[DESCRIPTION OF THE TASK]
Find every line of the listing below where "食事なし" appears, and copy it.

══ GIVEN ENTRIES

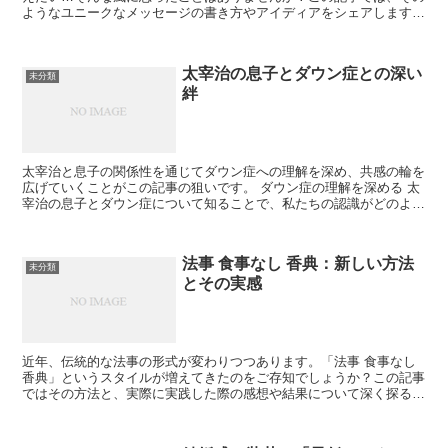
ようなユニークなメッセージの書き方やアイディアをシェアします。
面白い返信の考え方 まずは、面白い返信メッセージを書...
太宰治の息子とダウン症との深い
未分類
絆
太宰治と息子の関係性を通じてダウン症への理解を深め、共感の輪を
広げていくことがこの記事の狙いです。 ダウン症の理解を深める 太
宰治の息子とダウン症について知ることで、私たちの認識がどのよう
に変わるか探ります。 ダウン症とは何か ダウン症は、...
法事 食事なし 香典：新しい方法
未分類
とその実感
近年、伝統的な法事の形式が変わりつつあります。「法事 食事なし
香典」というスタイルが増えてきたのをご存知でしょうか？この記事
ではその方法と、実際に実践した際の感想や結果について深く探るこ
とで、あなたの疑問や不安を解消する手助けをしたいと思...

════
══ GIVEN ENTRIES

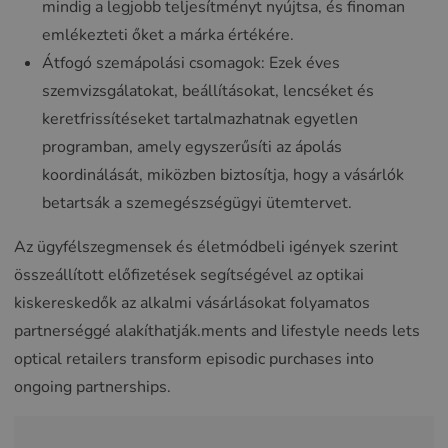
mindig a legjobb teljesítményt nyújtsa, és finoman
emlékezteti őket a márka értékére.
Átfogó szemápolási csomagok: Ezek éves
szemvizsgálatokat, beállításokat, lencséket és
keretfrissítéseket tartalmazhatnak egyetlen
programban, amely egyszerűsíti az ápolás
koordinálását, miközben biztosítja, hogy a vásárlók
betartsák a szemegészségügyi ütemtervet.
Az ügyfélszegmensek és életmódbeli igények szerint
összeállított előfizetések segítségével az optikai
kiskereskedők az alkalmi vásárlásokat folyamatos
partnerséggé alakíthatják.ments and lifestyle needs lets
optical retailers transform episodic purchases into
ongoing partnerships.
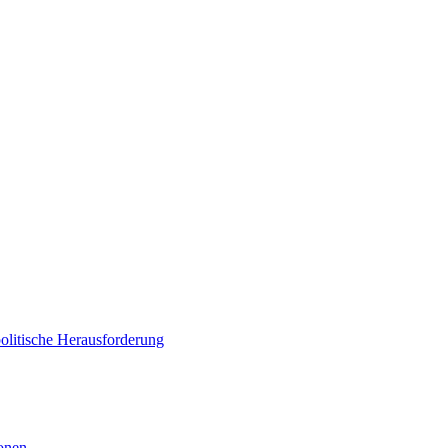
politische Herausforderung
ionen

════

[TASK ANSWER]
法事 食事なし 香典：新しい方法
近年、伝統的な法事の形式が変わりつつあります。「法事 食事なし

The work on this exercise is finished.